WORK TO BE COMPLETED: Reproduce every line of the data below verbatim, keeping the original order and making no changes.

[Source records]
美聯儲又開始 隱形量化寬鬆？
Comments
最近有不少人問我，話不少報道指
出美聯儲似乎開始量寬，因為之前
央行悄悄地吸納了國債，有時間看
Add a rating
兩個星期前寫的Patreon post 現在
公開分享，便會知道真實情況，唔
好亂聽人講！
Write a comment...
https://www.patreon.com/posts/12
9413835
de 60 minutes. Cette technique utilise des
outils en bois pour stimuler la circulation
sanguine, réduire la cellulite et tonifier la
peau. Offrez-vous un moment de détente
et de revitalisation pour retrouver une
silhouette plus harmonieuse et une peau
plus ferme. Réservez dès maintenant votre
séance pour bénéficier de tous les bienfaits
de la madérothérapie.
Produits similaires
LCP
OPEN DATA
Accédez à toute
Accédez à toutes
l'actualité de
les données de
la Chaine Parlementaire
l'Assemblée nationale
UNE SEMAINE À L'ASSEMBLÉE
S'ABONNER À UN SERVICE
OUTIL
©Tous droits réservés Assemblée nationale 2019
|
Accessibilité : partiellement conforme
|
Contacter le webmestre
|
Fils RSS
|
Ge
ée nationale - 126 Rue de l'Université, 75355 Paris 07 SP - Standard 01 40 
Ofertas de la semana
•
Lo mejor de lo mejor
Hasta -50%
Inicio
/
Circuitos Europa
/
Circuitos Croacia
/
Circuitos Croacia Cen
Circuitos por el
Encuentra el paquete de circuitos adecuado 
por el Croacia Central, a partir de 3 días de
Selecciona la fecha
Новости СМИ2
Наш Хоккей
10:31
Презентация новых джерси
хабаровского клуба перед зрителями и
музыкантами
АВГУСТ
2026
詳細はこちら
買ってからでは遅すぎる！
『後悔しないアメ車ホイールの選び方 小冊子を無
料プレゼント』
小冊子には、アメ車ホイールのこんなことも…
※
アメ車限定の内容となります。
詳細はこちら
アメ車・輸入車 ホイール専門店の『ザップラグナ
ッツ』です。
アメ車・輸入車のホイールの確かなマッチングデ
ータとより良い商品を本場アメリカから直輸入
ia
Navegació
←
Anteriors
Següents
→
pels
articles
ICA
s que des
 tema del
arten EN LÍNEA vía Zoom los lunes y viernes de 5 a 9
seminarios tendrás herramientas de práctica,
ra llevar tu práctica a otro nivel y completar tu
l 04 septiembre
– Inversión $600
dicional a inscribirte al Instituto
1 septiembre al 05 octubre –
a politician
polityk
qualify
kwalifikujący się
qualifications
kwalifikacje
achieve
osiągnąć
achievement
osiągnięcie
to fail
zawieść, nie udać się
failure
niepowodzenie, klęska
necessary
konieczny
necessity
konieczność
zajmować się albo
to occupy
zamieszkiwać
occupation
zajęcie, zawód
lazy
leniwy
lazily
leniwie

RESULT OF THIS TASK:
美聯儲又開始 隱形量化寬鬆？
Comments
最近有不少人問我，話不少報道指
出美聯儲似乎開始量寬，因為之前
央行悄悄地吸納了國債，有時間看
Add a rating
兩個星期前寫的Patreon post 現在
公開分享，便會知道真實情況，唔
好亂聽人講！
Write a comment...
https://www.patreon.com/posts/12
9413835
de 60 minutes. Cette technique utilise des
outils en bois pour stimuler la circulation
sanguine, réduire la cellulite et tonifier la
peau. Offrez-vous un moment de détente
et de revitalisation pour retrouver une
silhouette plus harmonieuse et une peau
plus ferme. Réservez dès maintenant votre
séance pour bénéficier de tous les bienfaits
de la madérothérapie.
Produits similaires
LCP
OPEN DATA
Accédez à toute
Accédez à toutes
l'actualité de
les données de
la Chaine Parlementaire
l'Assemblée nationale
UNE SEMAINE À L'ASSEMBLÉE
S'ABONNER À UN SERVICE
OUTIL
©Tous droits réservés Assemblée nationale 2019
|
Accessibilité : partiellement conforme
|
Contacter le webmestre
|
Fils RSS
|
Ge
ée nationale - 126 Rue de l'Université, 75355 Paris 07 SP - Standard 01 40 
Ofertas de la semana
•
Lo mejor de lo mejor
Hasta -50%
Inicio
/
Circuitos Europa
/
Circuitos Croacia
/
Circuitos Croacia Cen
Circuitos por el
Encuentra el paquete de circuitos adecuado 
por el Croacia Central, a partir de 3 días de
Selecciona la fecha
Новости СМИ2
Наш Хоккей
10:31
Презентация новых джерси
хабаровского клуба перед зрителями и
музыкантами
АВГУСТ
2026
詳細はこちら
買ってからでは遅すぎる！
『後悔しないアメ車ホイールの選び方 小冊子を無
料プレゼント』
小冊子には、アメ車ホイールのこんなことも…
※
アメ車限定の内容となります。
詳細はこちら
アメ車・輸入車 ホイール専門店の『ザップラグナ
ッツ』です。
アメ車・輸入車のホイールの確かなマッチングデ
ータとより良い商品を本場アメリカから直輸入
ia
Navegació
←
Anteriors
Següents
→
pels
articles
ICA
s que des
 tema del
arten EN LÍNEA vía Zoom los lunes y viernes de 5 a 9
seminarios tendrás herramientas de práctica,
ra llevar tu práctica a otro nivel y completar tu
l 04 septiembre
– Inversión $600
dicional a inscribirte al Instituto
1 septiembre al 05 octubre –
a politician
polityk
qualify
kwalifikujący się
qualifications
kwalifikacje
achieve
osiągnąć
achievement
osiągnięcie
to fail
zawieść, nie udać się
failure
niepowodzenie, klęska
necessary
konieczny
necessity
konieczność
zajmować się albo
to occupy
zamieszkiwać
occupation
zajęcie, zawód
lazy
leniwy
lazily
leniwie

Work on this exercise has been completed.